▶ **Work instruction**: Output only the lines below from the one containing "analysis of high-grade" to the one containing "photomicrograph shows no", exactly as written, both ends kept.

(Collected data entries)
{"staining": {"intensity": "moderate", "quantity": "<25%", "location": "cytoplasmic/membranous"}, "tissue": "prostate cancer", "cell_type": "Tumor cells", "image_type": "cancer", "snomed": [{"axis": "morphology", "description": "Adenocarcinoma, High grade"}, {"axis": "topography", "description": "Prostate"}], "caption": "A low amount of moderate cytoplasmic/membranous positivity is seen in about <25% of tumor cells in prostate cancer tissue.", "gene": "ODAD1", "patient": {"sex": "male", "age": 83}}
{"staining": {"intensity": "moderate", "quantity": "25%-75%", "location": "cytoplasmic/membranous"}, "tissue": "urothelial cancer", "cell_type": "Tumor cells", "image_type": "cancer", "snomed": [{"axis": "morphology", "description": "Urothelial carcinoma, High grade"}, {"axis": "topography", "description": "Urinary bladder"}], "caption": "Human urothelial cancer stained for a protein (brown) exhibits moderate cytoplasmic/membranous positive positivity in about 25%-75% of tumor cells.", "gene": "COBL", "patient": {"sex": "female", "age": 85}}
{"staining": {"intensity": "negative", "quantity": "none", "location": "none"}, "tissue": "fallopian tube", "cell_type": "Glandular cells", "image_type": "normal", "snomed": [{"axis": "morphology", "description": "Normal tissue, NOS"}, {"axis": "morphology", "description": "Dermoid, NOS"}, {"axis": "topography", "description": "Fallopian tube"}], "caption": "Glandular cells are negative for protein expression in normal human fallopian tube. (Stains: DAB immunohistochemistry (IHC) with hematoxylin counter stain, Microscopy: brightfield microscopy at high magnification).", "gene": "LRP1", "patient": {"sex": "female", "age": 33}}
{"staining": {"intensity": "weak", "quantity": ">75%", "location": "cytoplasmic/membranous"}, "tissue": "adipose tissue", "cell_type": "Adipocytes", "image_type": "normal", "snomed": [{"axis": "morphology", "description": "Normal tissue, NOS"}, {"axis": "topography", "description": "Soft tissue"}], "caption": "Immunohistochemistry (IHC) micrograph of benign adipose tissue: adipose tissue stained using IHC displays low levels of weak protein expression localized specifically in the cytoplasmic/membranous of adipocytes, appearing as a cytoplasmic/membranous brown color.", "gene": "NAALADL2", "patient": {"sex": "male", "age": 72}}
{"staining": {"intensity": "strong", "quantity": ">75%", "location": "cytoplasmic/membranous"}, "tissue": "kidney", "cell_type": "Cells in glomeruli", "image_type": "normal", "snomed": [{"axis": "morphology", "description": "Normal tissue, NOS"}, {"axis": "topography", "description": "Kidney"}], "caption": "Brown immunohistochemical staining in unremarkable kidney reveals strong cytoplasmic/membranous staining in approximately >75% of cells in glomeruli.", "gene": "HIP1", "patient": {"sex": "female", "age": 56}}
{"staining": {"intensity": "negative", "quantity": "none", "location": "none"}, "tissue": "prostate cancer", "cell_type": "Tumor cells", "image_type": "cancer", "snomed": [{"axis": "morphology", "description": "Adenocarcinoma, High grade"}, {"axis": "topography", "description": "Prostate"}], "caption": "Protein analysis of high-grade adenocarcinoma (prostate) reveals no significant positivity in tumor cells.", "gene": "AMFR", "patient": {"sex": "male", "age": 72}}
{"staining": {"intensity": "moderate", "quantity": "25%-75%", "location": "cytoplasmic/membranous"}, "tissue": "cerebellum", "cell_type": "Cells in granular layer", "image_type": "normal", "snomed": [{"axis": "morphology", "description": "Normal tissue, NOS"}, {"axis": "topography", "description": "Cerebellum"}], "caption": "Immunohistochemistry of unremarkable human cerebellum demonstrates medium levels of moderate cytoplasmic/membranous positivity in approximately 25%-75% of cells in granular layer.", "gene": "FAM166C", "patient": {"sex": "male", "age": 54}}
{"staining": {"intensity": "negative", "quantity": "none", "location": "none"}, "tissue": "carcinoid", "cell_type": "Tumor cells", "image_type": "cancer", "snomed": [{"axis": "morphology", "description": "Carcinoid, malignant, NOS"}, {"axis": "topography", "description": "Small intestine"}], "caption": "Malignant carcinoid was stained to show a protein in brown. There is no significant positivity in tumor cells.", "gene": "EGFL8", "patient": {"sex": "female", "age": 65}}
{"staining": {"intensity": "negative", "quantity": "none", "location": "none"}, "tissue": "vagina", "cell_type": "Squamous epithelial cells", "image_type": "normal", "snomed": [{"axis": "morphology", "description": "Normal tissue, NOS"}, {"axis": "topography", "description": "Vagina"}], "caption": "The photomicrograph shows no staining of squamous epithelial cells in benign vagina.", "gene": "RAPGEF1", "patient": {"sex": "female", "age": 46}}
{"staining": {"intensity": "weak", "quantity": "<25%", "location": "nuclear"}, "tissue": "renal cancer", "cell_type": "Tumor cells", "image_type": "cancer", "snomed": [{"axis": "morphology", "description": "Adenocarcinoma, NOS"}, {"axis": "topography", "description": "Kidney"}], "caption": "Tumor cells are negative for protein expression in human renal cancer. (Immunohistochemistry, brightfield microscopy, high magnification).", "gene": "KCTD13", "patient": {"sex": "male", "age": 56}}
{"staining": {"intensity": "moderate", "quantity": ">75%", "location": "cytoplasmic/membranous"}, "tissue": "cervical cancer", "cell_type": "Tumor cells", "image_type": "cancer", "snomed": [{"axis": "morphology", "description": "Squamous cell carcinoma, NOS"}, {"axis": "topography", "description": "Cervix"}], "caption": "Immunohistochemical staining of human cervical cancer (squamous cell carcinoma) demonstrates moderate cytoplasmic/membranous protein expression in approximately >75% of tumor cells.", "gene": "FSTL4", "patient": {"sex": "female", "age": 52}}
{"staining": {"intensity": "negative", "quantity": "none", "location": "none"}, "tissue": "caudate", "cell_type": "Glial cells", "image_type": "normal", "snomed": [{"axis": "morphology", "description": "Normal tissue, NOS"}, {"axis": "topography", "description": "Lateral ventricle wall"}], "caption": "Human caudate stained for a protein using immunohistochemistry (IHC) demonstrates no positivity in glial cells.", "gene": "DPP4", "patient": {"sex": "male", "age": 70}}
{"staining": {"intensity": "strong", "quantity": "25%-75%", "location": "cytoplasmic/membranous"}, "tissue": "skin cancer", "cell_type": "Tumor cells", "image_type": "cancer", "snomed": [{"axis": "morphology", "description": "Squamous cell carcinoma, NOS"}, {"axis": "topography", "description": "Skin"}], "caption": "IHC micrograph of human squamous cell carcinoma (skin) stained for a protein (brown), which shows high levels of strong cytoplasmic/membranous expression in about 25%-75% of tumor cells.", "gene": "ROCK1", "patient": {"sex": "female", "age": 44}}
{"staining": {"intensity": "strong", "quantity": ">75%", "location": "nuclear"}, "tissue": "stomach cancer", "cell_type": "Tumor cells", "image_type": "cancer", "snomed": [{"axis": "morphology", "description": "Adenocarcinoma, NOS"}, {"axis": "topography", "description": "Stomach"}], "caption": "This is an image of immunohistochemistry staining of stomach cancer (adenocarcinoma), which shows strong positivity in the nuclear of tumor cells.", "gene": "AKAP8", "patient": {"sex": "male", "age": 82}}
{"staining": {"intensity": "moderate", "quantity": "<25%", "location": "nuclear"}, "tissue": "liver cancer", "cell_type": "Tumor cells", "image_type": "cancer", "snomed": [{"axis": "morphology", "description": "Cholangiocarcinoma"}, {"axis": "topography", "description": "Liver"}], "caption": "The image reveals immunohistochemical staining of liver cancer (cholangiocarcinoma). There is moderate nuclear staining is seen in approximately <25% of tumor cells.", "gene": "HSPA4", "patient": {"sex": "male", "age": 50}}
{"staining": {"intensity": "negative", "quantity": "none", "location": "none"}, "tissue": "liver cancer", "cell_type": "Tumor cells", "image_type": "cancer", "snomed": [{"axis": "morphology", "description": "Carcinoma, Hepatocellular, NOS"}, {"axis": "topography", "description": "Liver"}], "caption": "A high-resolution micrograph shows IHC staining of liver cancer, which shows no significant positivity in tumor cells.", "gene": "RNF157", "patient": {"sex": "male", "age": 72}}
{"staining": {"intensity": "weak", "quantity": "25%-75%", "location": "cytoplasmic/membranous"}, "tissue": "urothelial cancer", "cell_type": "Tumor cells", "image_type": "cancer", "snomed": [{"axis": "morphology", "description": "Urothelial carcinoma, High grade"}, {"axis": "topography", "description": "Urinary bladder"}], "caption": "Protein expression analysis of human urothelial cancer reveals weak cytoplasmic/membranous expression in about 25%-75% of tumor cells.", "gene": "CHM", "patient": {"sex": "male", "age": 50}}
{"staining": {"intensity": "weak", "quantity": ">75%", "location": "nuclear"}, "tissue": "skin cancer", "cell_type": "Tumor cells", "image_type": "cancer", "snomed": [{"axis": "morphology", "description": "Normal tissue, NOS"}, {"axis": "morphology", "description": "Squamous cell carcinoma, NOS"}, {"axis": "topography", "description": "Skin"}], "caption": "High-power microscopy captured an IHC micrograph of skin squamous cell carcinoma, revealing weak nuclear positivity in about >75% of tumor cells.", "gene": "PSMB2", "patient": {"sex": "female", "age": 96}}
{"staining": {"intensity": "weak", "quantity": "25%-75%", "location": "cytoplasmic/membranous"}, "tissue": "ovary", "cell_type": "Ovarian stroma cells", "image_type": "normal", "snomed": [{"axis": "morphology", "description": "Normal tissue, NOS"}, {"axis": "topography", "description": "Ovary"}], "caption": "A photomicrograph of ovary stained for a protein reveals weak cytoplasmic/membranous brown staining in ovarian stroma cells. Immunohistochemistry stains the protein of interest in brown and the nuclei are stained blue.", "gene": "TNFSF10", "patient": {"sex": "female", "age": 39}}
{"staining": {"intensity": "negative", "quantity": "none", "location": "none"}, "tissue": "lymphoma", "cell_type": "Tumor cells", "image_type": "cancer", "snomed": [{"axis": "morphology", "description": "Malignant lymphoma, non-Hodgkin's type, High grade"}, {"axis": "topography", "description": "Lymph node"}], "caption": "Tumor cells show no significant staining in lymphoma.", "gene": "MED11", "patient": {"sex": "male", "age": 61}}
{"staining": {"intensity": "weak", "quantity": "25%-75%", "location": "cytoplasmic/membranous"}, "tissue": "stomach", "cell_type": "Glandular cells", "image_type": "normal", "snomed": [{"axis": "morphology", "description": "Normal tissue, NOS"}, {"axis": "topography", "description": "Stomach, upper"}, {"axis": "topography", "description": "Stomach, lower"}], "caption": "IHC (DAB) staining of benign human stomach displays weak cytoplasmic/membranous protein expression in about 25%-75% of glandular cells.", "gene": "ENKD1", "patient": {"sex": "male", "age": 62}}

▶ **Result**:
{"staining": {"intensity": "negative", "quantity": "none", "location": "none"}, "tissue": "prostate cancer", "cell_type": "Tumor cells", "image_type": "cancer", "snomed": [{"axis": "morphology", "description": "Adenocarcinoma, High grade"}, {"axis": "topography", "description": "Prostate"}], "caption": "Protein analysis of high-grade adenocarcinoma (prostate) reveals no significant positivity in tumor cells.", "gene": "AMFR", "patient": {"sex": "male", "age": 72}}
{"staining": {"intensity": "moderate", "quantity": "25%-75%", "location": "cytoplasmic/membranous"}, "tissue": "cerebellum", "cell_type": "Cells in granular layer", "image_type": "normal", "snomed": [{"axis": "morphology", "description": "Normal tissue, NOS"}, {"axis": "topography", "description": "Cerebellum"}], "caption": "Immunohistochemistry of unremarkable human cerebellum demonstrates medium levels of moderate cytoplasmic/membranous positivity in approximately 25%-75% of cells in granular layer.", "gene": "FAM166C", "patient": {"sex": "male", "age": 54}}
{"staining": {"intensity": "negative", "quantity": "none", "location": "none"}, "tissue": "carcinoid", "cell_type": "Tumor cells", "image_type": "cancer", "snomed": [{"axis": "morphology", "description": "Carcinoid, malignant, NOS"}, {"axis": "topography", "description": "Small intestine"}], "caption": "Malignant carcinoid was stained to show a protein in brown. There is no significant positivity in tumor cells.", "gene": "EGFL8", "patient": {"sex": "female", "age": 65}}
{"staining": {"intensity": "negative", "quantity": "none", "location": "none"}, "tissue": "vagina", "cell_type": "Squamous epithelial cells", "image_type": "normal", "snomed": [{"axis": "morphology", "description": "Normal tissue, NOS"}, {"axis": "topography", "description": "Vagina"}], "caption": "The photomicrograph shows no staining of squamous epithelial cells in benign vagina.", "gene": "RAPGEF1", "patient": {"sex": "female", "age": 46}}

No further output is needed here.